Пройдет немногим более двух столетий, и другой обличитель самодержавного строя и православной церкви, великий писатель земли русской Лев Толстой тоже будет стремиться «перекроить жизнь верой». И этот случай также нелегок для понимания. Гениальный художник слова, наделенный природой величайшим даром прозорливости, умением видеть глубинные процессы общественной жизни, обнаживший тесную связь русского православия с царизмом, оказался неспособным понять роль религии в эксплуататорском обществе, усыпляющей трудящихся обещаниями загробного счастья, уводящей их от борьбы за свои реальные земные интересы в мир бесплодного ожидания милостей с неба.
Он подвергает убийственной критике православную церковь, бросая ей обвинения в прислужничестве царизму, на который возлагает ответственность за чудовищную эксплуатацию трудящихся, за нищету и бесправие масс. Церковные иерархи осыпают его проклятиями. Один из них, мракобес Иоанн Кронштадтский, даже сочиняет молитву, в которой обращается к всевышнему с просьбой: «Господи, возьми с земли хульника твоего, злейшего и нераскаянного Льва Толстого и всех его горячих закоснелых последователей». Но писатель, с поразительной правдивостью отразившим настроения русского крестьянства, стремившегося, по словам В. И. Ленина, «смести до основания и казенную церковь, и помещиков, и помещичье правительство», с не менее поразительной наивностью предлагает выход из положения в создании новой религии. Он поучает, что если все начнут следовать евангельским заповедям, проявлять любовь к ближним своим, не противиться злу, то навсегда прекратятся распри между народами, придет конец несправедливым общественным отношениям, эксплуатации человека человеком. Он был не в силах понять, что его проповедь «новой, очищенной религии» по сути дела была проповедью «нового, очищенного, утонченного яда для угнетенных масс».
В самом деле, можно ли остановить того, кто нещадно грабит народ, если твердить ему изо дня в день: «Не кради»? Можно ли остановить убийцу, повторяя ему изо дня в день евангельскую заповедь «не убий»? Капиталист и помещик никогда не откажутся от возможности наживаться за счет чужого труда, если наставлять их в том, что они должны с любовью относиться к простым труженикам. Нужно быть предельно наивным человеком, чтобы уверовать в это. И как ни удивительно, таким оказался мудрейший художник слова Лев Толстой.
А разве не столь же наивен страстный противник тирании Дени Дидро в своих надеждах найти союзницу в лице русской императрицы? Убежденный материалист и атеист, предрекавший, что наступит день, когда последний деспот будет задушен кишкой последнего попа, он возлагал все свои надежды на изменение положения в обществе не на народ, а на просвещенную монархию. Человек, которому было дано видеть то, чего не видят другие, не замечал насмешек, с которыми встречали его прожекты Екатерина II и окружавшие ее царедворцы. Он продолжал доказывать, убеждать, не понимая, что его планы неосуществимы в условиях самодержавного строя.

########

# ЗАДАНИЕ A:
Изложите текст о Льве Толстом и Дени Дидро в двух предложениях.

########

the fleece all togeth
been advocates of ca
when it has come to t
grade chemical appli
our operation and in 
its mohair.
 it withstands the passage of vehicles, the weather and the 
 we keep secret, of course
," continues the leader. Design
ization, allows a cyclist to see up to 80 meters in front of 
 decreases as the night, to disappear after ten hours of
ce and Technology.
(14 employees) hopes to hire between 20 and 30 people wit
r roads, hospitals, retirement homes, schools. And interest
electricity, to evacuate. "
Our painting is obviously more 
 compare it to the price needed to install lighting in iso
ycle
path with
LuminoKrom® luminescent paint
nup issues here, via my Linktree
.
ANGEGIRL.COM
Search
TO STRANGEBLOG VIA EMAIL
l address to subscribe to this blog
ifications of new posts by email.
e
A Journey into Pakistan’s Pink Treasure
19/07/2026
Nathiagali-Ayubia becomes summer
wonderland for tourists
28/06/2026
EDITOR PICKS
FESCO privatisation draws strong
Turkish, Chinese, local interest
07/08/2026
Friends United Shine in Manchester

########

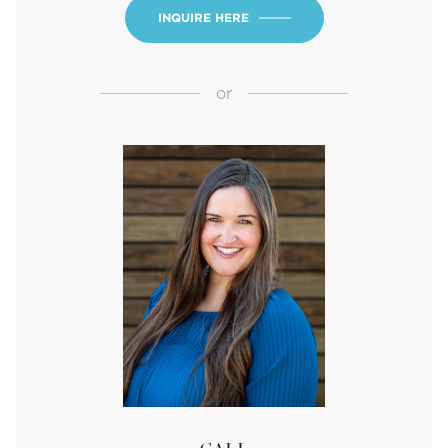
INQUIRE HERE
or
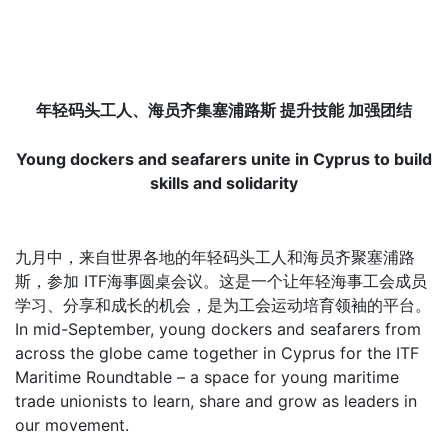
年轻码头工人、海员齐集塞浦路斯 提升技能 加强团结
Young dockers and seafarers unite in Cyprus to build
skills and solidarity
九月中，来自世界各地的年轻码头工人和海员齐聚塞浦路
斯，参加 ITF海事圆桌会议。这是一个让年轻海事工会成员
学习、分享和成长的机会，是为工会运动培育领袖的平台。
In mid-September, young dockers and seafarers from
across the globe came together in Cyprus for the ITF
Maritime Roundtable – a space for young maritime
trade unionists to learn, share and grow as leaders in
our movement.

########

# ЗАДАНИЕ B:
Оформите в виде JSON-списка строк фрагмент записей, начиная со строки, содержащей «INQUIRE HERE», и заканчивая строкой, содержащей «our movement.». Каждая строка должна стать отдельной строкой списка, пустые строки и изображения в ответ не включайте.

# ПОЛЕ ДЛЯ ОТВЕТА A:
Лев Толстой резко критиковал православную церковь за прислужничество царизму, но выход из положения наивно видел в создании новой религии, основанной на евангельских заповедях любви к ближним и непротивления злу. Столь же наивен был Дени Дидро, который надеялся изменить положение в обществе не силами народа, а с помощью просвещенной монархии, и не понимал, что его планы неосуществимы при самодержавном строе.

# ПОЛЕ ДЛЯ ОТВЕТА B:
[
  "INQUIRE HERE",
  "or",
  "年轻码头工人、海员齐集塞浦路斯 提升技能 加强团结",
  "Young dockers and seafarers unite in Cyprus to build",
  "skills and solidarity",
  "九月中，来自世界各地的年轻码头工人和海员齐聚塞浦路",
  "斯，参加 ITF海事圆桌会议。这是一个让年轻海事工会成员",
  "学习、分享和成长的机会，是为工会运动培育领袖的平台。",
  "In mid-September, young dockers and seafarers from",
  "across the globe came together in Cyprus for the ITF",
  "Maritime Roundtable – a space for young maritime",
  "trade unionists to learn, share and grow as leaders in",
  "our movement."
]